黑速腾车内挂着一个提线玩偶,还是老位置——后视镜下。
铁牛简直跟个向日葵一样 , 死死盯着黑速腾。它跟我们擦肩而过,又奔向墓场。
我本想把它拦下来,问题是司机是个生面孔,跟他不熟。
铁牛沉默少说十几秒钟,他又骂了句尼玛 , 随后说,“有、有、有问题!”
我心说他咋结巴上了?以前没这毛病啊,难道这次是真的太过于激动了?
但我只是简单的回了句,“你才知道?”
铁牛好一通分析:“黑速腾和出租车都挂着提线玩偶,说明这绝对是同一伙人!是有组织的。而且今早墓场里只有马三出殡 , 所以黑速腾是奔着马三来的。”
他严重怀疑上阿虎了 , 跟我说,“这伙人一定是阿虎的手下!”
我也这么想过。但很快把这想法pass了。
记得那天从殡仪馆回来后 , 我给阿虎去了电话,当得知警察找我麻烦时 , 他反应很大,不像装出来的。

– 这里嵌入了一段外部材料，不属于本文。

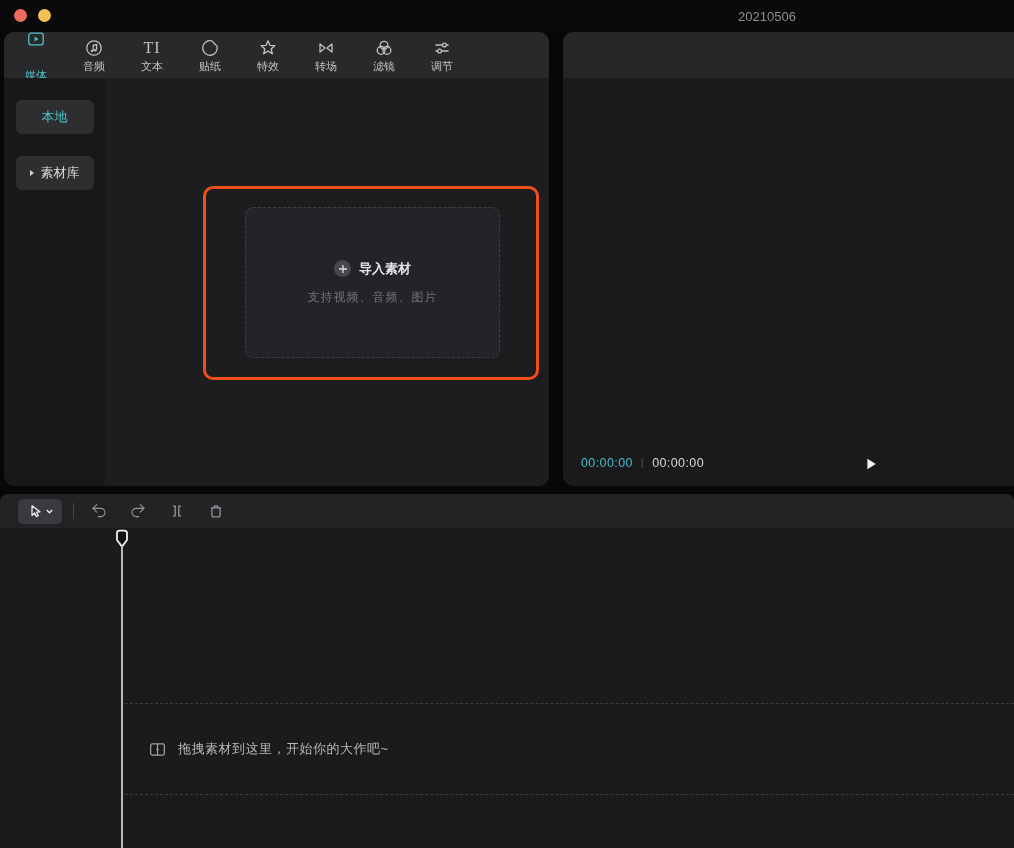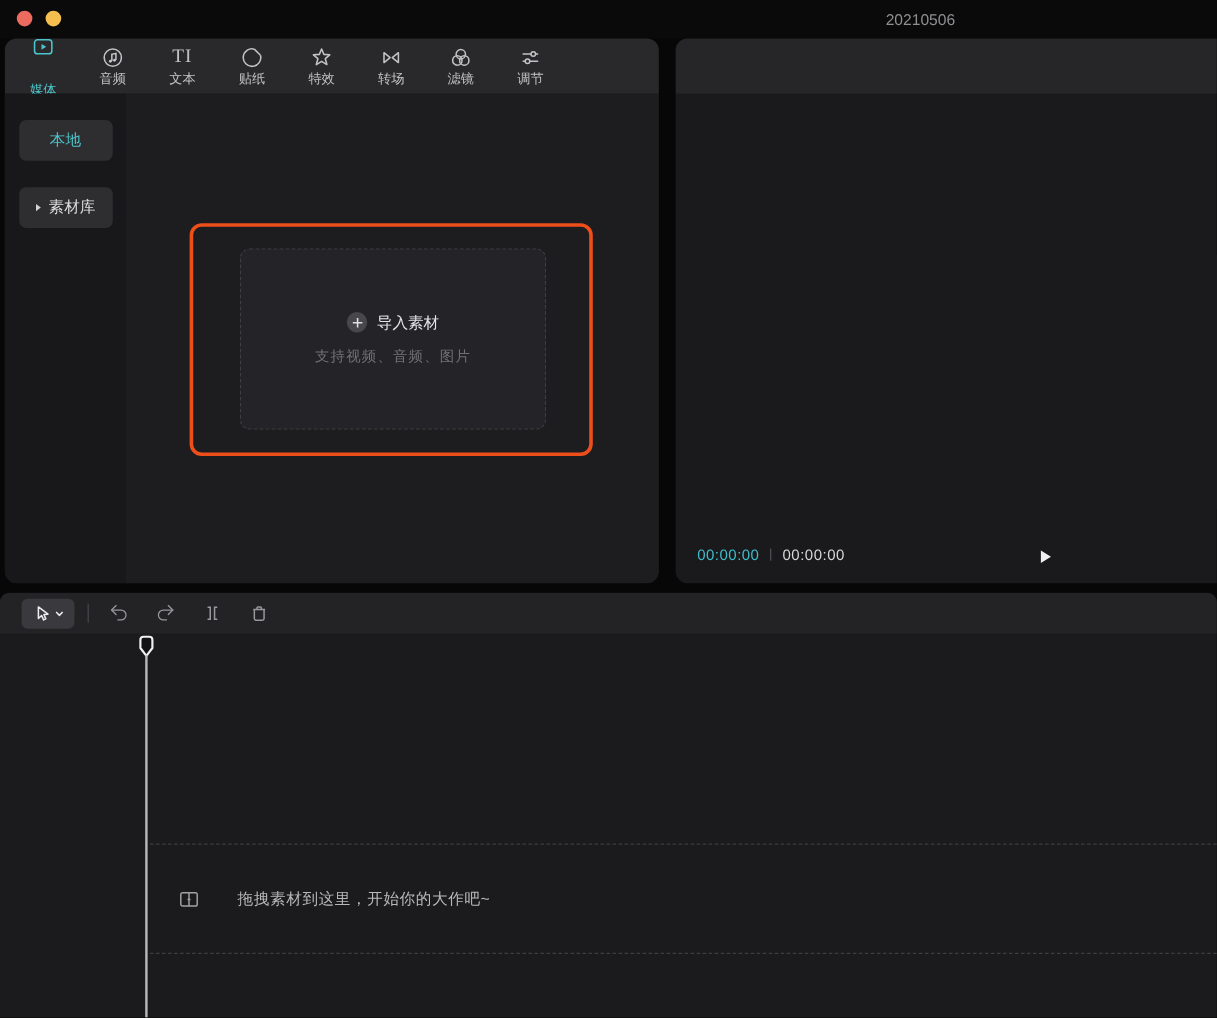"本地" .media-body { gap: none -> 45px }
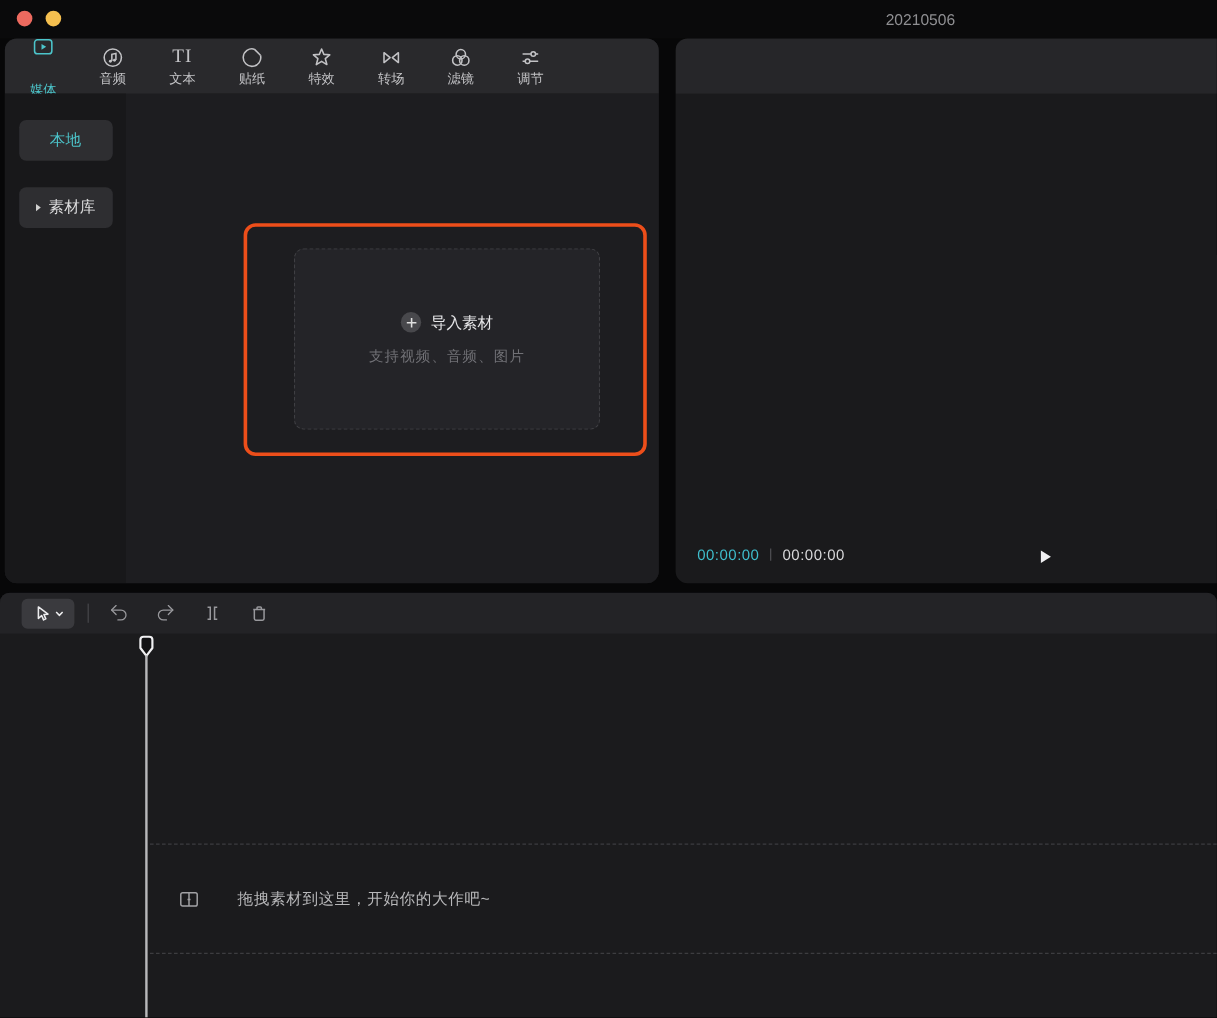"导入素材" .import-title { font-weight: normal -> bold }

这时铁牛又分析,“难道是二嘎?这些‘提线玩偶’是他朋友?二嘎对咱俩不怀好意?”
我心说你可拉倒吧 , 就二嘎那德行 , 见到阿虎就点头哈脑的,他有这魄力?
我俩暂时把提线玩偶的事放在一旁,也因为肚子实在咕咕叫了。
我俩坐摩托 , 来到一个羊汤店。
不是有那句话么?早晨喝羊汤,精神一整天!
我和铁牛吃饭时,都没咋说话,各自捧着手机玩着。
我没料到,突然间,阿虎发了个定位过来。
我潜意识一愣,反问:“这是哪?”
阿虎:“速来!”
我特意把定位导到高德地图里。好嘛,也是一处墓地,但跟马三葬礼不在一个地方。
我心说他啥意思?让我和铁牛再参加另一个人的葬礼么?
妈的,今天日子有这么特殊?净死人了呢!
但我多多少少了解点阿虎的脾气了。他是不二话的主儿。
既然如此,我把手机举着,让铁牛看了看。
我俩的羊汤都没喝完 , 又风风火火的好一通赶路。
较真的说,他给的最终定位不是啥正经地方。也亏得我俩有摩托。
最终摩托停在半山腰上 , 附近全是荒草地。
但隔远这么一看,我俩发现,山下方有人正在烧纸。还是个熟人——那个让我玩驼骨的富婆!
我当然知道,这不是偶然。而且她给谁烧纸呢?还哭的那么稀里哗啦的。
铁牛发现我一直皱眉头,他不认识这个富婆 , 所以他好奇说,“根子,你咋了?”
我简要说了几句。
铁牛说 , “不是吧?”他又特意往远处看了看 , 接话说 , “她这形象能是富婆?头发乱蓬蓬,衣衫不整,倒像饭店洗碗的老妈子!”
我提醒 , “伤心了呗,所以没给自己好好倒腾倒腾。”
我俩又这么观察一会。铁牛纳闷,“小虎子让咱俩过来到底干啥?他又不在这!”
我知道 , 小虎子是他给阿虎起的外号。听起来挺萌 , 但这个小虎子,是牙尖嘴利能吃人的主儿!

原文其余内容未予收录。